BRIEF.
Summarize the passage on Indonesia's transportation sector in two sentences.

SUPPLIED TEXT.
The Ministry of Public Works and Housing (MPWH) maintains primary responsibility for highway development through its Directorate General of Highways, while the Coordinating Ministry for Maritime Affairs was established in October 2014 with the responsibility of creating, coordinating and synchronising maritime transport sector policy.

Indonesia’s transportation sector is vast and diverse, with dozens of state-owned enterprises (SOEs) also holding responsibility for land, air, maritime and rail network management under the supervision of the Ministry of SOEs.

PORTS: There are four SOEs – Pelabuhan Indonesia (Pelindo) I-IV – responsible for managing the country’s many ports. Pelindo II, also known as Indonesian Port Corporation, is the largest operator, managing 12 facilities across 10 provinces in western Java, Sumatra and Kalimantan. It operates Jakarta’s Tanjung Priok Port, the busiest container port in Indonesia, which handled 5.1m twenty-foot equivalent units (TEUs) in 2015. Pelindo III is the second-largest operator, with 43 ports spanning seven provinces in central and eastern Indonesia. Pelindo III operates Indonesia’s second-busiest container port, Tanjung Perak, which moved 3.1m TEUs in 2015.

TOLL ROADS: State-controlled Jasa Marga was established in 1978, and is responsible for constructing and operating toll roads. The company directly managed 13 toll road concessions and nine more through various subsidiaries, covering a total 576 km of toll roads as of 2015. An additional 244 km were operated privately under toll road concession agreements awarded and supervised by the Toll Road Regulatory Agency (BPJT).

In April 2016 government authorities announced that Jasa Marga planned to acquire four toll road projects with a total length of 262.3 km and valued at Rp18.4trn ($1.4bn), which would raise the entity’s market share of toll road operations in the country to 64%. In addition, state-owned construction firm Waskita Karya planned to take on seven toll road projects valued at Rp35.1trn ($2.7bn).

[Collected data]
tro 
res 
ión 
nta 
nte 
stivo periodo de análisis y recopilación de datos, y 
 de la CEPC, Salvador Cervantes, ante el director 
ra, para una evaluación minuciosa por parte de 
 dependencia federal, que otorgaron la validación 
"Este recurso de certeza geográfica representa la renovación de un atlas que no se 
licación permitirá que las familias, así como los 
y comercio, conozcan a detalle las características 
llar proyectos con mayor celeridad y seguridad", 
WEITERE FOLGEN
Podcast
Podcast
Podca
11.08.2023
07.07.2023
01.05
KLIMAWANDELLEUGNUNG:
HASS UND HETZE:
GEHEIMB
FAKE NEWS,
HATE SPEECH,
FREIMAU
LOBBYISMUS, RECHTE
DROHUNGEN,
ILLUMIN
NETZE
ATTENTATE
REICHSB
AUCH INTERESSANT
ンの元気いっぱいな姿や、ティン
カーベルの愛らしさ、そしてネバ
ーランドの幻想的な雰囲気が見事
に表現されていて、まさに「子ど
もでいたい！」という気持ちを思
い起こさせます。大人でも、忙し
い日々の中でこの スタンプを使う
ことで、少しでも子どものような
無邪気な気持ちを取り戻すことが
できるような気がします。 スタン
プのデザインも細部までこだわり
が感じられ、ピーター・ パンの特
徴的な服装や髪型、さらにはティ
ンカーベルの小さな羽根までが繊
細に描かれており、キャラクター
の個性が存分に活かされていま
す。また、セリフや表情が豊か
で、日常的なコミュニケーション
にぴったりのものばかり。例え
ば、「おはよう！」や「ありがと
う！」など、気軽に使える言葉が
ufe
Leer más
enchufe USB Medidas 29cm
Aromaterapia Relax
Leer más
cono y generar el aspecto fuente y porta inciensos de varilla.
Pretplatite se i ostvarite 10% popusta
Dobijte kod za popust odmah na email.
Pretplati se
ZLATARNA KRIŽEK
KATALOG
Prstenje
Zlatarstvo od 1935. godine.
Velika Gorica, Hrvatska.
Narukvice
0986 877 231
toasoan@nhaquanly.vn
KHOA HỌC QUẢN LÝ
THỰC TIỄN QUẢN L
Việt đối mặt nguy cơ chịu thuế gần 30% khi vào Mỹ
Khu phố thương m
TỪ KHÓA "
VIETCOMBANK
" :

SOLUTION TO THIS PROBLEM.
Indonesia's transportation sector is managed by ministries such as the Ministry of Public Works and Housing and the Coordinating Ministry for Maritime Affairs, along with dozens of state-owned enterprises supervised by the Ministry of SOEs. Four Pelindo companies run the country's ports, led by Pelindo II and Pelindo III, while Jasa Marga builds and operates toll roads and planned in 2016 to acquire four more toll road projects that would raise its market share to 64%.